▶ What you will do
Retype the data below exactly; skip every image.

(Stored records)

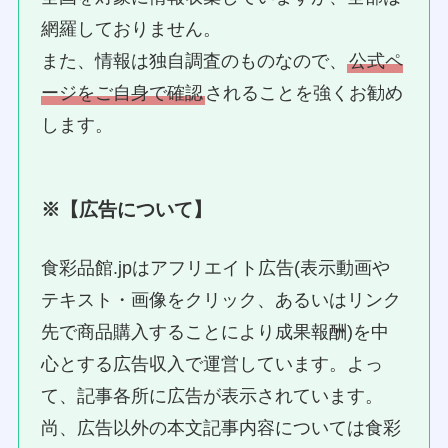
網羅しておりません。
また、情報は独自調査のものなので、
公式ペ
ージをご自身で確認
されることを強くお勧め
します。
※【広告について】
食彩品館.jpはアフリエイト広告(表示動画や
テキスト・画像をクリック、あるいはリンク
先で商品購入することにより成果報酬)を中
心とする広告収入で運営しています。よっ
て、記事各所に広告が表示されています。
尚、広告以外の本文記事内容については食彩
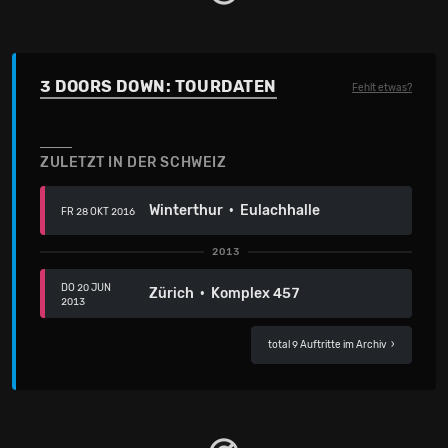
3 DOORS DOWN: TOURDATEN
Fehlt etwas?
ZULETZT IN DER SCHWEIZ
Winterthur · Eulachhalle
FR 28 OKT 2016
2013
DO 20 JUN
Zürich · Komplex 457
2013
total 9 Auftritte im Archiv
›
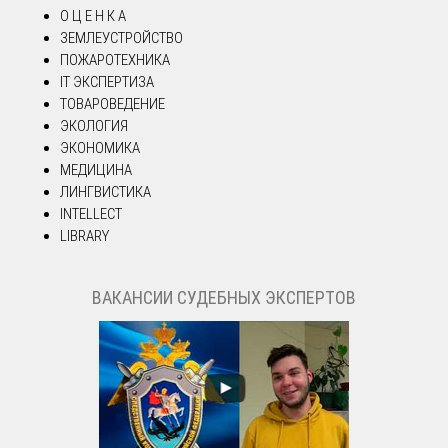
О Ц Е Н К А
ЗЕМЛЕУСТРОЙСТВО
ПОЖАРОТЕХНИКА
IT ЭКСПЕРТИЗА
ТОВАРОВЕДЕНИЕ
ЭКОЛОГИЯ
ЭКОНОМИКА
МЕДИЦИНА
ЛИНГВИСТИКА
INTELLECT
LIBRARY
ВАКАНСИИ СУДЕБНЫХ ЭКСПЕРТОВ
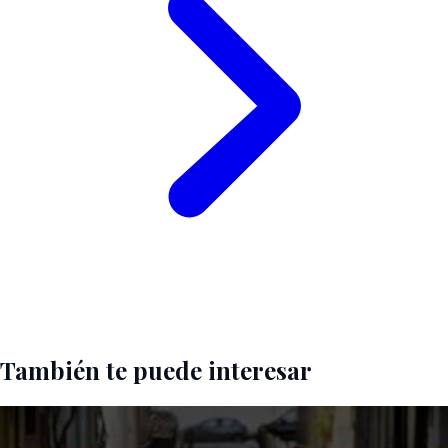
También te puede interesar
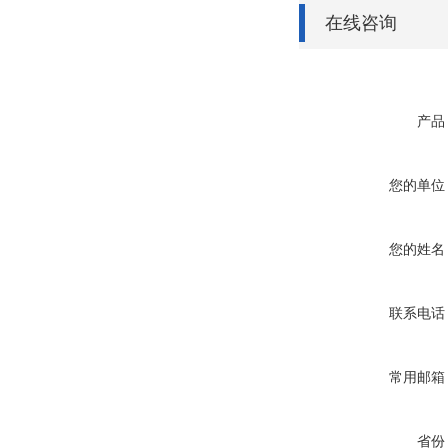
在线咨询
产品
您的单位
您的姓名
联系电话
常用邮箱
省份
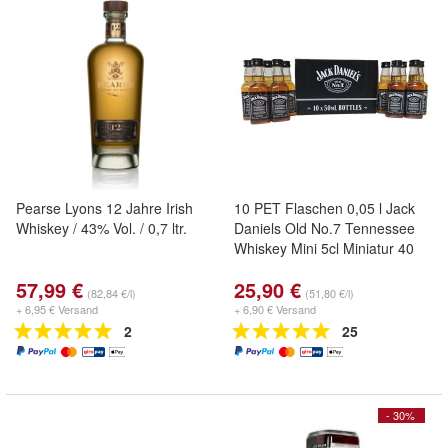
Pearse Lyons 12 Jahre Irish
10 PET Flaschen 0,05 l Jack
Whiskey / 43% Vol. / 0,7 ltr.
Daniels Old No.7 Tennessee
Whiskey Mini 5cl Miniatur 40
57,99 €
25,90 €
(82,84 €/l)
(51,80 €/l)
+ 6,95 € Versand
+ 6,90 € Versand
2
25
- 30%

▶ Answer below
網羅しておりません。
また、情報は独自調査のものなので、
公式ペ
ージをご自身で確認
されることを強くお勧め
します。
※【広告について】
食彩品館.jpはアフリエイト広告(表示動画や
テキスト・画像をクリック、あるいはリンク
先で商品購入することにより成果報酬)を中
心とする広告収入で運営しています。よっ
て、記事各所に広告が表示されています。
尚、広告以外の本文記事内容については食彩
3 DOORS DOWN: TOURDATEN
Fehlt etwas?
ZULETZT IN DER SCHWEIZ
Winterthur · Eulachhalle
FR 28 OKT 2016
2013
DO 20 JUN
Zürich · Komplex 457
2013
total 9 Auftritte im Archiv
›
О Ц Е Н К А
ЗЕМЛЕУСТРОЙСТВО
ПОЖАРОТЕХНИКА
IT ЭКСПЕРТИЗА
ТОВАРОВЕДЕНИЕ
ЭКОЛОГИЯ
ЭКОНОМИКА
МЕДИЦИНА
ЛИНГВИСТИКА
INTELLECT
LIBRARY
ВАКАНСИИ СУДЕБНЫХ ЭКСПЕРТОВ
También te puede interesar
在线咨询
产品
您的单位
您的姓名
联系电话
常用邮箱
省份
Pearse Lyons 12 Jahre Irish
10 PET Flaschen 0,05 l Jack
Whiskey / 43% Vol. / 0,7 ltr.
Daniels Old No.7 Tennessee
Whiskey Mini 5cl Miniatur 40
57,99 €
25,90 €
(82,84 €/l)
(51,80 €/l)
+ 6,95 € Versand
+ 6,90 € Versand
2
25
- 30%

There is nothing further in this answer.